Abstract

Much of what is known about the lateral organization of biological membranes is inferred from the analogy between phase diagrams of ternary mixtures of lipids and the plasma membrane of mammalian cells. However, the relevance of phase diagrams of simple lipid mixtures to the compositionally complex and dynamic plasma membrane has not yet been established. Additionally, the fluorescence and spin labels used to build phase diagrams often interact with lipid bilayers, and detecting nanometer-scale phases remains challenging.

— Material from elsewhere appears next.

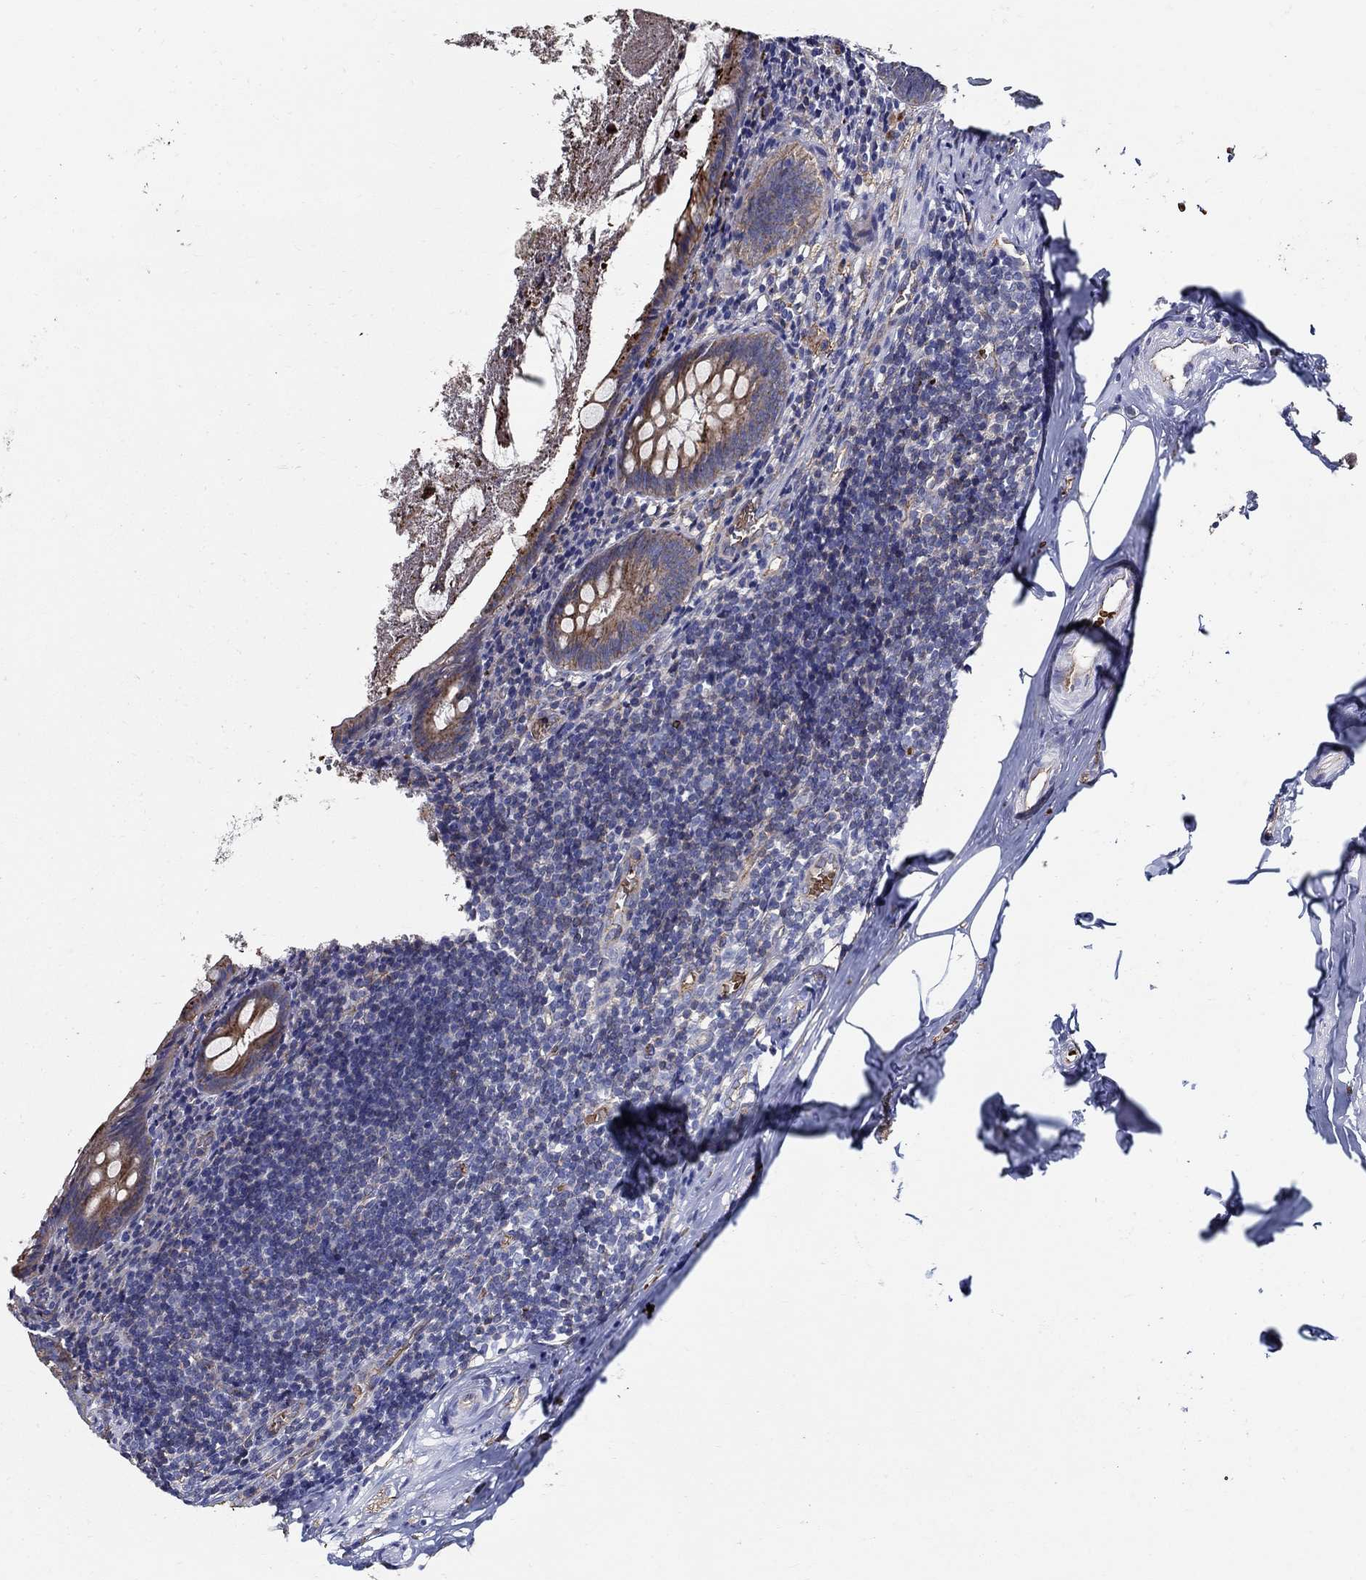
{"staining": {"intensity": "strong", "quantity": ">75%", "location": "cytoplasmic/membranous"}, "tissue": "appendix", "cell_type": "Glandular cells", "image_type": "normal", "snomed": [{"axis": "morphology", "description": "Normal tissue, NOS"}, {"axis": "topography", "description": "Appendix"}], "caption": "Protein expression analysis of normal human appendix reveals strong cytoplasmic/membranous staining in approximately >75% of glandular cells. Using DAB (3,3'-diaminobenzidine) (brown) and hematoxylin (blue) stains, captured at high magnification using brightfield microscopy.", "gene": "APBB3", "patient": {"sex": "female", "age": 23}}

We have previously introduced atomic recombination in dynamic SIMS as a technique for detecting lateral heterogeneities that occur on the nanometer length scale, below the resolution of both fluorescence microscopy and conventional NanoSIMS imaging. In this method, the formation of 13C15N- secondary ions from 13C and 15N atoms installed on different lipids only occurs if the isotopically-labeled lipids are within approximately 3 nm of each other. Isotope labels are desirable because they avoid problems caused by fluorescent dyes and because they directly report on the organization of the lipids of interest. Facile isotope-labeling chemistry allows the labels to be placed on any lipid of interest, allowing us to determine which lipids are clustering in complex mixtures. Here, we expand this technique to study the formation and composition of nanodomains of lipids in more complex mixtures for which phase diagrams have not been determined and would be too laborious to fully solve. Furthermore, we explore the formation of lipid clusters outside of phase boundaries, where lipids may still be inhomogenously distributed but display no first order phase transition. These more complex model membranes may be better models for lipid rafts given that lipids in the plasma membrane show no micrometer scale phase separation and no first order phase transition.